** SELECTED TEXT follows **
The length of the vector will always be equal to vocabulary size. In this case the vector length is 11.
In order to represent our original sentences in a vector, each vector is initialized with all zeros — [0, 0, 0, 0, 0, 0, 0, 0, 0, 0]
This is followed by iteration and comparison with each word in our vocabulary, and incrementing the vector value if the sentence has that word.
John likes to watch movies. Mary likes movies too.
[1, 2, 1, 1, 2, 1, 1, 0, 0, 0]
John also likes to watch football games.
[1, 1, 1, 1, 0, 0, 0, 1, 1, 1]
For example, in sentence 1 the word likes appears in second position and appears two times. So the second element of our vector for sentence 1 will be 2: [1, 2, 1, 1, 2, 1, 1, 0, 0, 0]Coding our BOW algorithm
The input array is this:
["Joe waited for the train", "The train was late", "Mary and Samantha took the bus",
"I looked for Mary and Samantha at the bus station",
"Mary and Samantha arrived at the bus station early but waited until noon for the bus"]
Step 1: Tokenize a sentence
We will start by removing stopwords from the sentences.
Stopwords are words which do not contain enough significance to be used without our algorithm. We would not want these words taking up space in our database, or taking up valuable processing time. For this, we can remove them easily by storing a list of words that you consider to be stop words.
Tokenization is the act of breaking up a sequence of strings into pieces such as words, keywords, phrases, symbols and other elements called tokens. Tokens can be individual words, phrases or even whole sentences. In the process of tokenization, some characters like punctuation marks are discarded.
def word_extraction(sentence):
ignore = ['a', "the", "is"]
words = re.sub("[^\w]", " ", sentence).split()
cleaned_text = [w.lower() for w in words if w not in ignore]
return cleaned_text
For more robust implementation of stopwords, you can use python nltklibrary. It has a set of predefined words per language. Here is an example:
import nltk
from nltk.corpus import stopwords
set(stopwords.words('english'))
Step 2: Apply tokenization to all sentences
def tokenize(sentences):
words = []
for sentence in sentences:
w = word_extraction(sentence)
words.extend(w)
** End of SELECTED TEXT **
** SOURCE MATERIAL follows **
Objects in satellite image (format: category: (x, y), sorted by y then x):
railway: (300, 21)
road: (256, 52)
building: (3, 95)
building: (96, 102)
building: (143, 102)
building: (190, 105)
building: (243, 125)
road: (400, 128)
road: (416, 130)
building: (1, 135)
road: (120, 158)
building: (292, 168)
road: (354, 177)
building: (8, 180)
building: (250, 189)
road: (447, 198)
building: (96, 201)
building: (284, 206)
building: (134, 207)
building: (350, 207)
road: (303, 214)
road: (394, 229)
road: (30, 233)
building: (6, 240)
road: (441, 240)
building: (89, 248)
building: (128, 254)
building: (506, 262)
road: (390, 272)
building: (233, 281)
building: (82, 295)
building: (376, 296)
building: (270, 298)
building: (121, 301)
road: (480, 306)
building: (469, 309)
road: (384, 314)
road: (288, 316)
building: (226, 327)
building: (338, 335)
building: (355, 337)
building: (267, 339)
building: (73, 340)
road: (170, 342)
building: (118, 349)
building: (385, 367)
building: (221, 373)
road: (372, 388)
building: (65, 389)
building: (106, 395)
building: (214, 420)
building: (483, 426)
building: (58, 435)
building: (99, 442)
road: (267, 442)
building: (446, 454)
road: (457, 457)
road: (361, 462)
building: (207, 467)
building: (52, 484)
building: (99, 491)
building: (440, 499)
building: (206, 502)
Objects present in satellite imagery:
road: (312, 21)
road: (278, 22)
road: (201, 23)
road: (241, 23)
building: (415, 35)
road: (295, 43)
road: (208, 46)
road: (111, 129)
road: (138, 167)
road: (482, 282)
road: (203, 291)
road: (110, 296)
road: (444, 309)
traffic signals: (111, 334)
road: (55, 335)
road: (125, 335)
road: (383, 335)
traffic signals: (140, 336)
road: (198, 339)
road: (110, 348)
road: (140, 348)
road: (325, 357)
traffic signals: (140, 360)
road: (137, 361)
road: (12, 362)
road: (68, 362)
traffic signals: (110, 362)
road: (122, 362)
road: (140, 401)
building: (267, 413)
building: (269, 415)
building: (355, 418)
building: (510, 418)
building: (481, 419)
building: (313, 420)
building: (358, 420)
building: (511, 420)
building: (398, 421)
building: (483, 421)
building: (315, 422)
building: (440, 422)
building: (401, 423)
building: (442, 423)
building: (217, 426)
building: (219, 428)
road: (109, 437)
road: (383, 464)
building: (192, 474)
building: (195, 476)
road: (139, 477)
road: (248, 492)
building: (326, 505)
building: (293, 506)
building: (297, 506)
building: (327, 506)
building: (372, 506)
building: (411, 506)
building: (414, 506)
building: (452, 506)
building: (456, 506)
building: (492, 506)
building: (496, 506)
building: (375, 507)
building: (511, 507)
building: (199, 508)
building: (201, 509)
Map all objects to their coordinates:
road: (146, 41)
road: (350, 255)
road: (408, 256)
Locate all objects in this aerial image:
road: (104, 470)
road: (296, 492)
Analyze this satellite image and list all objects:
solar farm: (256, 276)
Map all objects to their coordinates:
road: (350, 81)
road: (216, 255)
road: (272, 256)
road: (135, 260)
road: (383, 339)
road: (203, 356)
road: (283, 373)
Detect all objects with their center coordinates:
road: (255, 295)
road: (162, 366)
** End of SOURCE MATERIAL **
Continue the bag-of-words tutorial from the point where it ends.

#### [EXPECTED ANSWER]
words = sorted(list(set(words)))
return words
The method iterates all the sentences and adds the extracted word into an array.
The output of this method will be:
['and', 'arrived', 'at', 'bus', 'but', 'early', 'for', 'i', 'joe', 'late', 'looked', 'mary', 'noon', 'samantha', 'station', 'the', 'took', 'train', 'until', 'waited', 'was']
Step 3: Build vocabulary and generate vectors
Use the methods defined in steps 1 and 2 to create the document vocabulary and extract the words from the sentences.
def generate_bow(allsentences):
vocab = tokenize(allsentences)
print("Word List for Document \n{0} \n".format(vocab));
for sentence in allsentences:
words = word_extraction(sentence)
bag_vector = numpy.zeros(len(vocab))
for w in words:
for i,word in enumerate(vocab):
if word == w:
bag_vector[i] += 1
print("{0}\n{1}\n".format(sentence,numpy.array(bag_vector)))
Here is the defined input and execution of our code:
allsentences = ["Joe waited for the train train", "The train was late", "Mary and Samantha took the bus",
"I looked for Mary and Samantha at the bus station",
"Mary and Samantha arrived at the bus station early but waited until noon for the bus"]
generate_bow(allsentences)
The output vectors for each of the sentences are:
Output:
Joe waited for the train train
[0. 0. 0. 0. 0. 0. 1. 0. 1. 0. 0. 0. 0. 0. 0. 0. 0. 2. 0. 1. 0.]
The train was late
[0. 0. 0. 0. 0. 0. 0. 0. 0. 1. 0. 0. 0. 0. 0. 1. 0. 1. 0. 0. 1.]
Mary and Samantha took the bus
[1. 0. 0. 1. 0. 0. 0. 0. 0. 0. 0. 1. 0. 1. 0. 0. 1. 0. 0. 0. 0.]
I looked for Mary and Samantha at the bus station
[1. 0. 1. 1. 0. 0. 1. 1. 0. 0. 1. 1. 0. 1. 1. 0. 0. 0. 0. 0. 0.]
Mary and Samantha arrived at the bus station early but waited until noon for the bus
[1. 1. 1. 2. 1. 1. 1. 0. 0. 0. 0. 1. 1. 1. 1. 0. 0. 0. 1. 1. 0.]
As you can see, each sentence was compared with our word list generated in Step 1. Based on the comparison, the vector element value may be incremented. These vectors can be used in ML algorithms for document classification and predictions.